■ **TO-DO ITEM**
Update the text of the records below by replacing "integrations" with "connectors", keeping everything else unchanged. Leave the pictures out of your answer.

[Items from a data source]
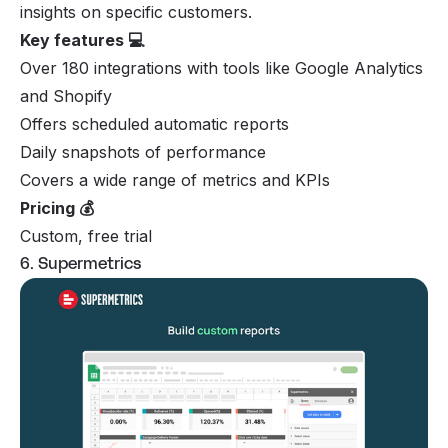
insights on specific customers.
Key features 💻
Over 180 integrations with tools like Google Analytics
and Shopify
Offers scheduled automatic reports
Daily snapshots of performance
Covers a wide range of metrics and KPIs
Pricing 💰
Custom, free trial
6. Supermetrics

■ **WRITTEN ANSWER**
insights on specific customers.
Key features 💻
Over 180 connectors with tools like Google Analytics
and Shopify
Offers scheduled automatic reports
Daily snapshots of performance
Covers a wide range of metrics and KPIs
Pricing 💰
Custom, free trial
6. Supermetrics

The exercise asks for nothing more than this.